## [Text segment]
------------------------------

You could also use "à" as an interrogative ending if a yes answer would be surprising or as irony. "À" as a word by itself is roughly equivalent to "Wow." :)

Oh, Vietnamese leaves out pronouns if context is clear, even though the verbs have no conjugations. And verbs function as nouns, adverbs, prepositions, adjectives even conjuctions with no problem. Except for learning how to pronounce the tones, Vietnamese is super-easy to get minimally fluent in. If you can get them to talk slow enough. :)

Hugs,
Erin

= Give everyone the benefit of the doubt because certainty is a fragile thing that can be shattered by one overlooked fact.

= Give everyone the benefit of the doubt because certainty is a fragile thing that can be shattered by one overlooked fact.

The meaning of thank you.

Someone, I forget who, claimed that the English invented abroad. If so it must count as one of our greatest historical blunders.

Linguistically furrin parts are just one enormous minefield. Even when words are perfectly well pronounced and understood by both the speaker and the listener they can mean entirely different things.

Anyone learning French will encounter 'Merci' on Page 1 of their text book and will quickly master both its meaning and a fair approximation of its pronunciation within a few months.

Emboldened by this accomplishment the foolhardy will immediately venture abroad.

Preferably to France.

------------------------------

Stored items:
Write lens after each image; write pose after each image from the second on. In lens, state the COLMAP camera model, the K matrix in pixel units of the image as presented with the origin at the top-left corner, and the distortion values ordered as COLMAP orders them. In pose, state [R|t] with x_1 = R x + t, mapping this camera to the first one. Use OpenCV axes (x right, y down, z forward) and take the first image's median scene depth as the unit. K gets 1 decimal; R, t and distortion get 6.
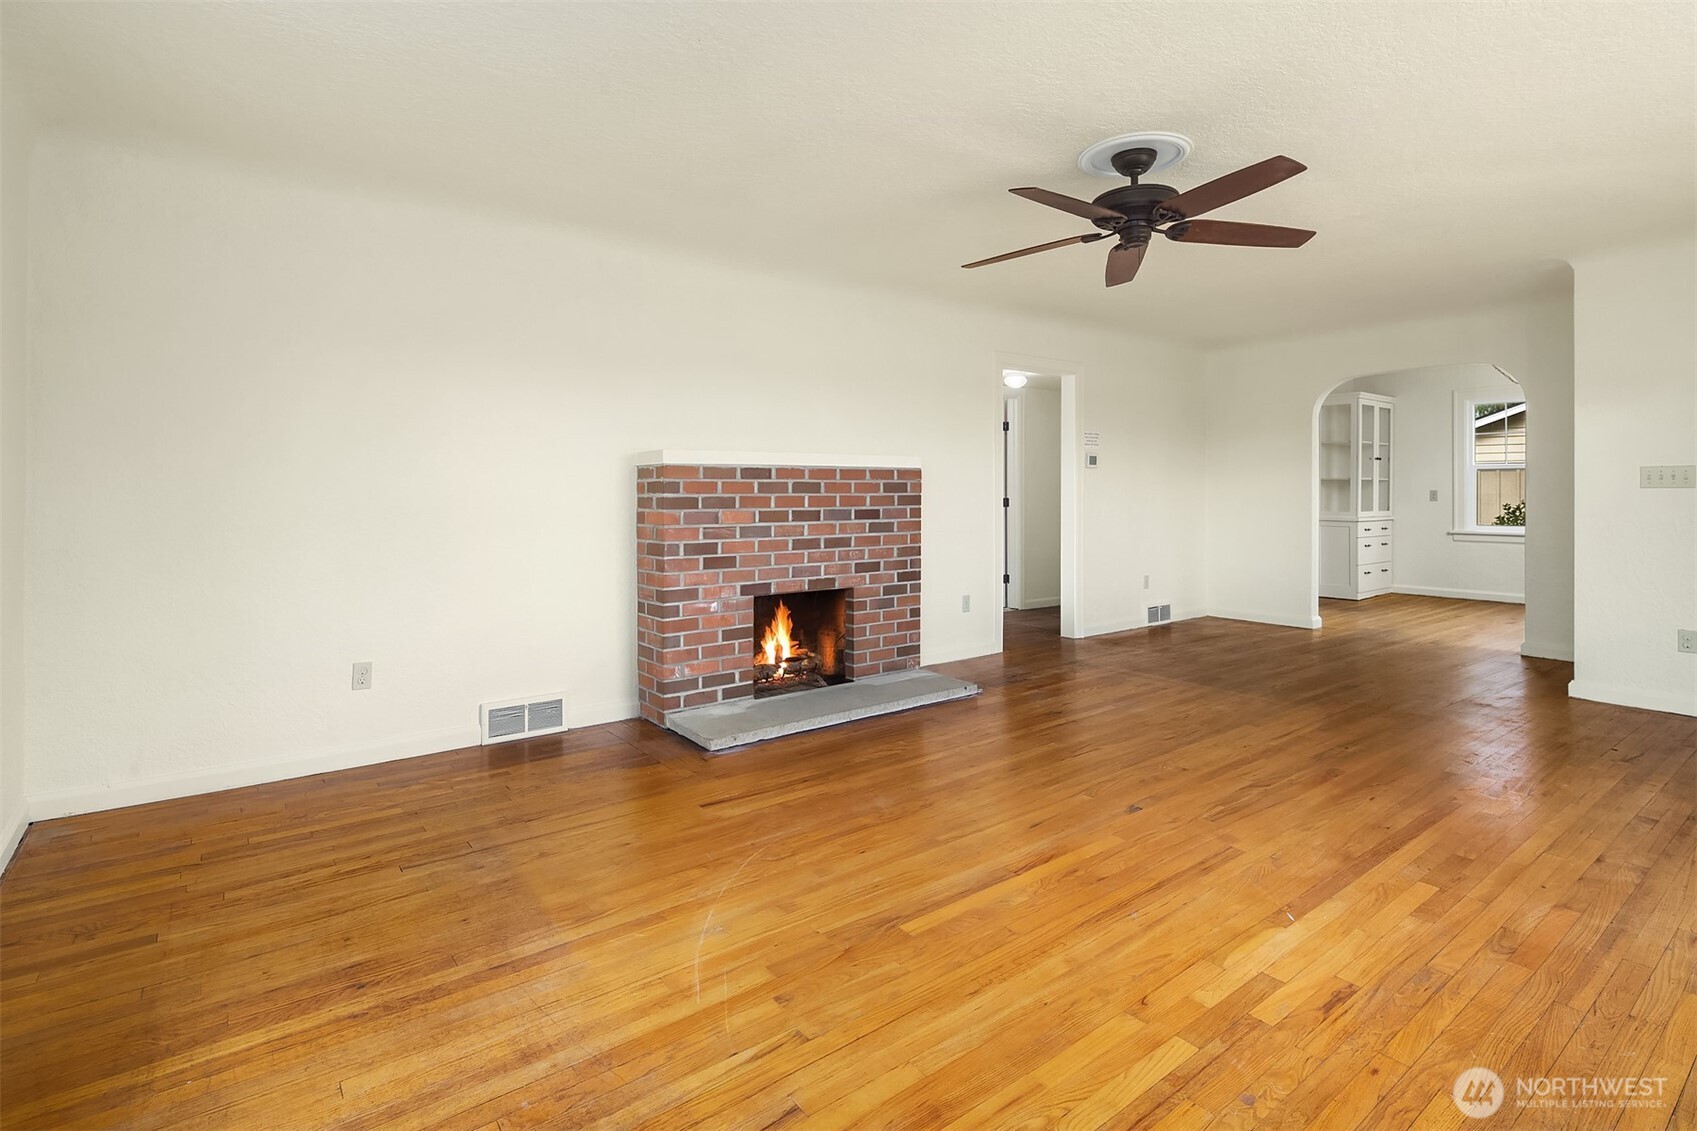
lens RADIAL K [[826.1, 0, 852.8], [0, 826.1, 490.7], [0, 0, 1]] dist [0.004770, -0.004287]
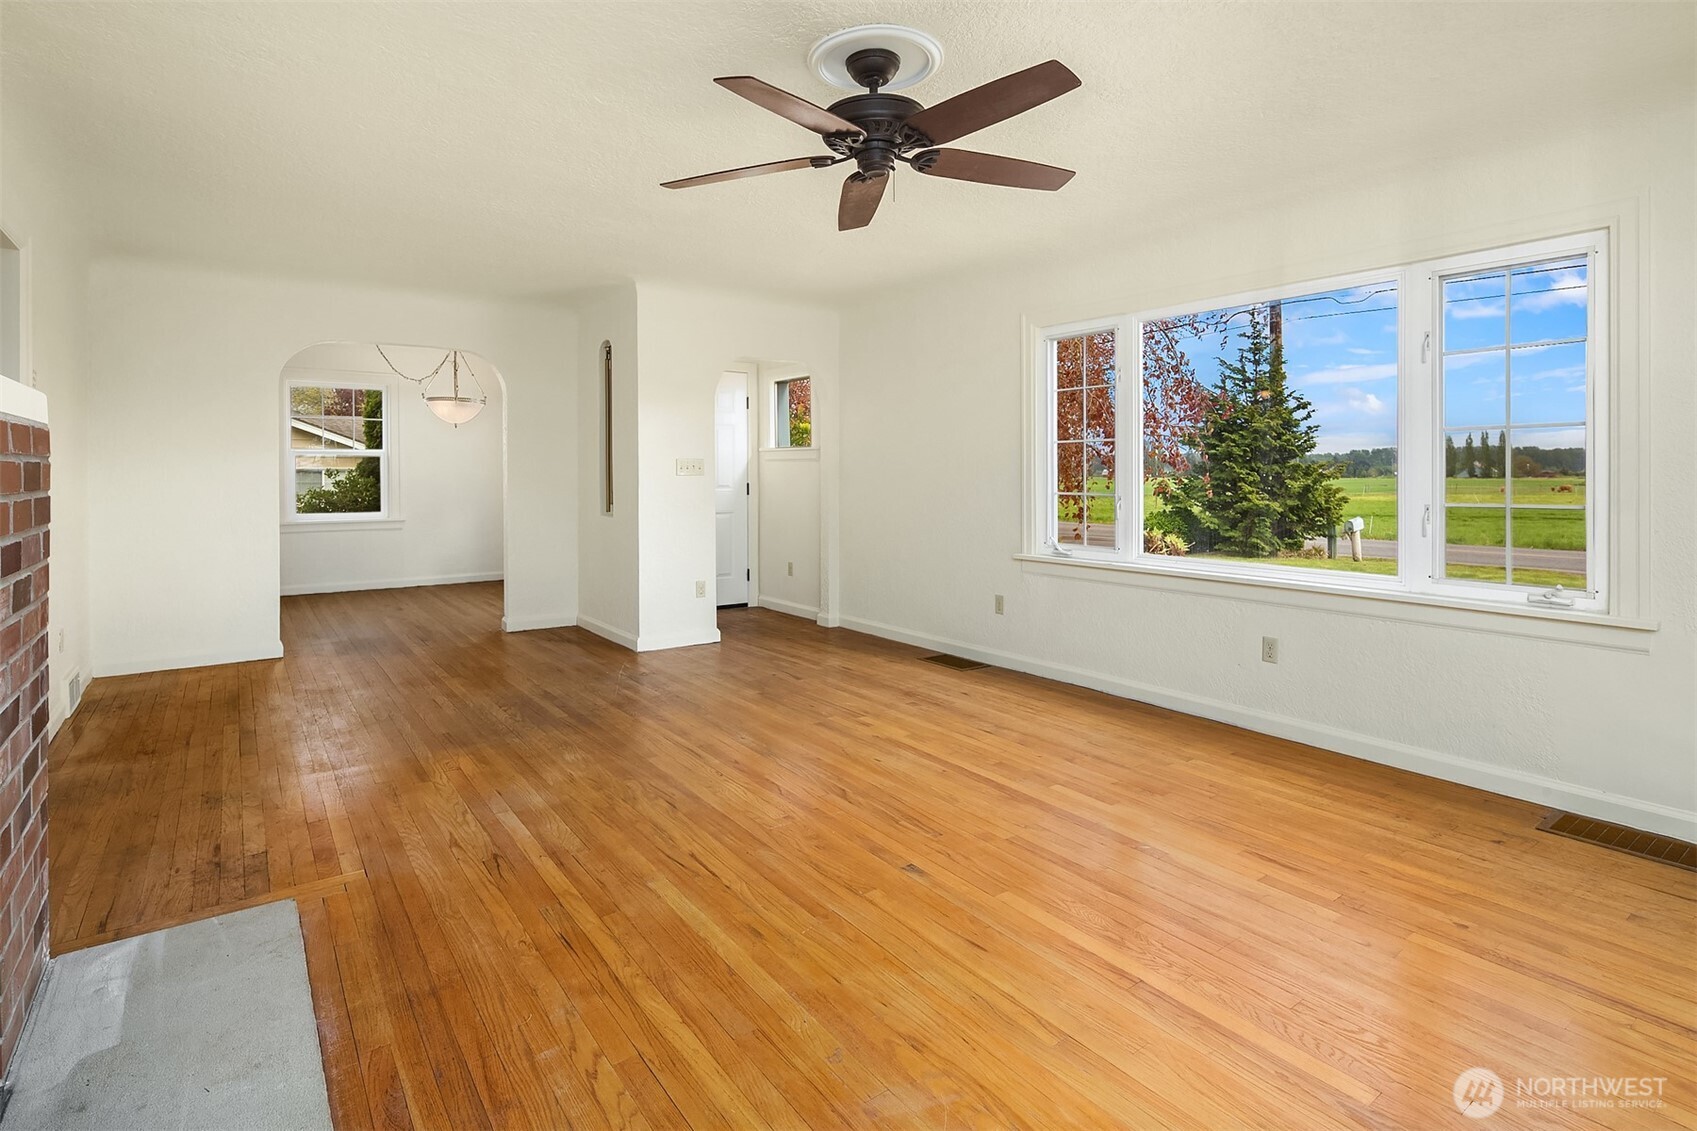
lens RADIAL K [[826.1, 0, 847.0], [0, 826.1, 478.9], [0, 0, 1]] dist [0.004770, -0.004287]
pose [[0.021152, -0.005137, 0.999763, -0.321092], [0.003033, 0.999983, 0.005074, -0.003355], [-0.999772, 0.002925, 0.021167, 0.705706]]
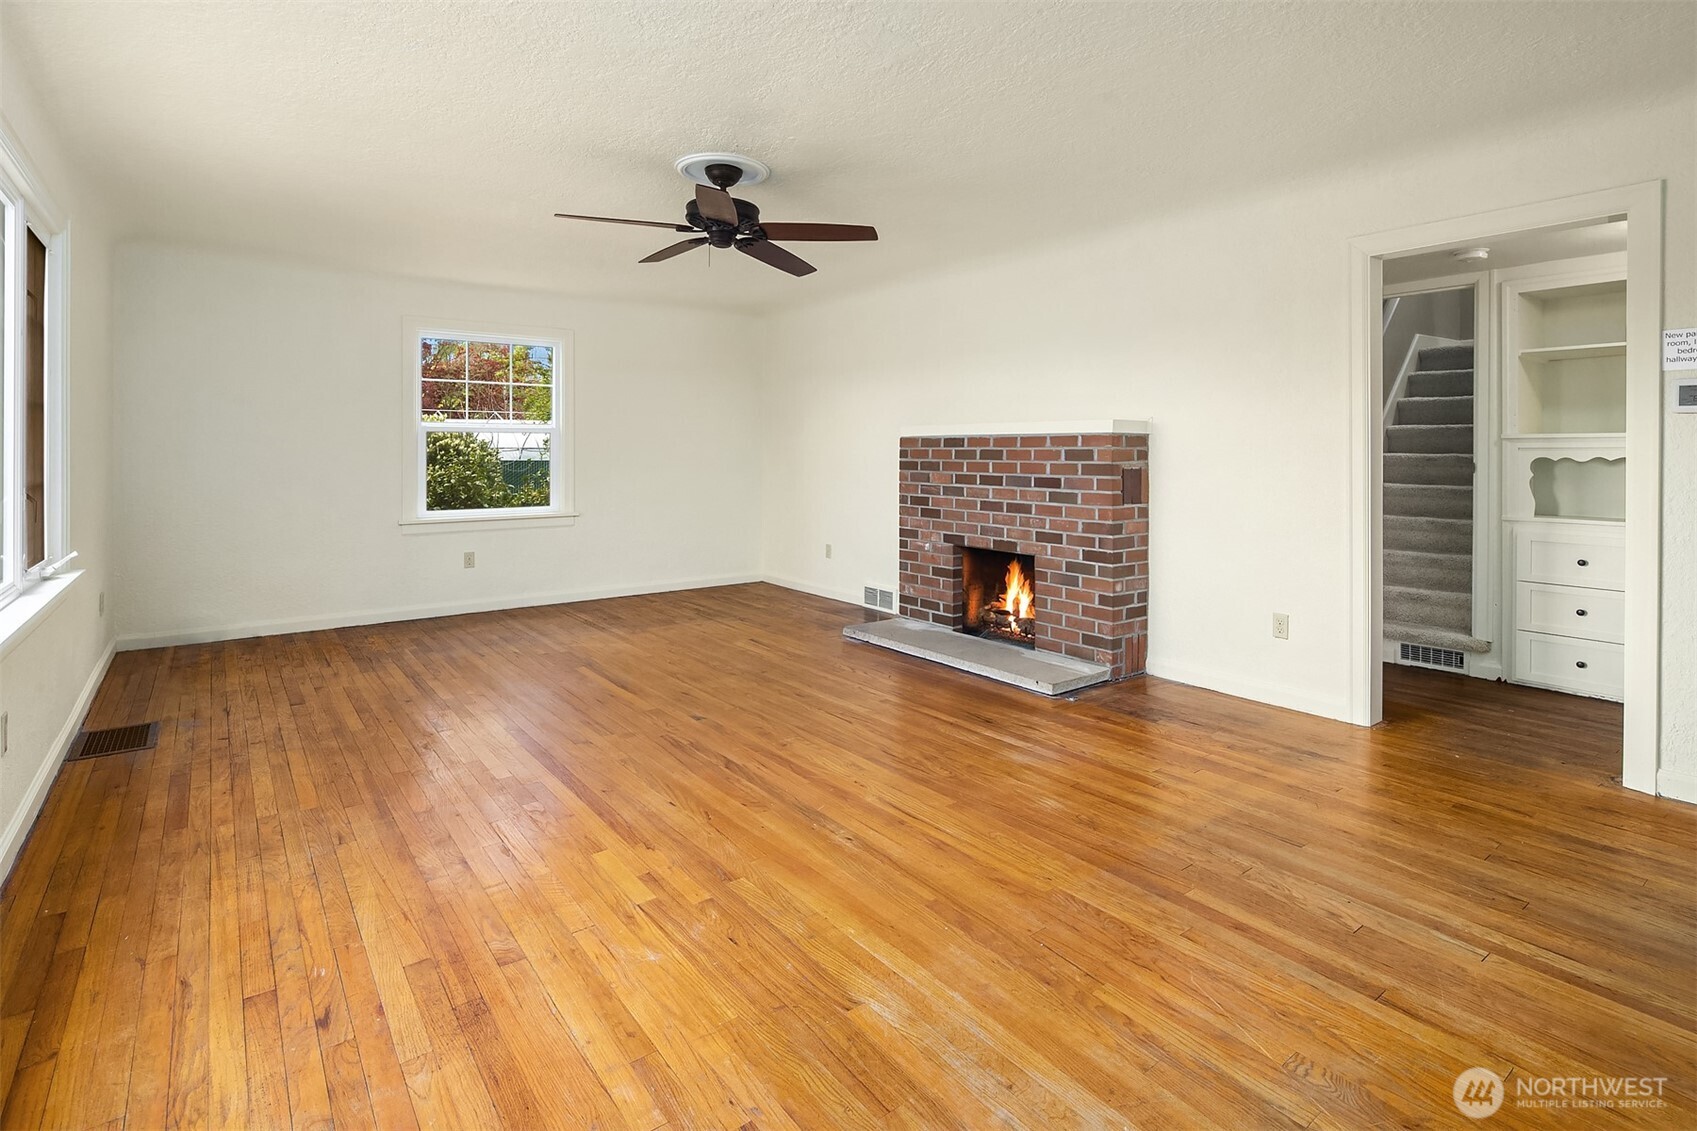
lens RADIAL K [[826.1, 0, 855.7], [0, 826.1, 460.6], [0, 0, 1]] dist [0.004770, -0.004287]
pose [[0.005433, 0.005802, -0.999968, 1.043710], [-0.013241, 0.999896, 0.005730, 0.000310], [0.999898, 0.013210, 0.005510, 0.820095]]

------------------------------

## [Required actions]
1. Answer these questions from the language post:
(a) What is "à" on its own roughly equal to?
(b) What does the post say Vietnamese does with pronouns when the context is clear?
(c) On what page of a textbook will a learner of French first meet "Merci"?
2. Duplicate the part of the language post starting with "The meaning of" and going on through "Preferably to France.".

## [Results by task]
1.
(a) "Wow."
(b) It leaves them out.
(c) Page 1.

2.
The meaning of thank you.

Someone, I forget who, claimed that the English invented abroad. If so it must count as one of our greatest historical blunders.

Linguistically furrin parts are just one enormous minefield. Even when words are perfectly well pronounced and understood by both the speaker and the listener they can mean entirely different things.

Anyone learning French will encounter 'Merci' on Page 1 of their text book and will quickly master both its meaning and a fair approximation of its pronunciation within a few months.

Emboldened by this accomplishment the foolhardy will immediately venture abroad.

Preferably to France.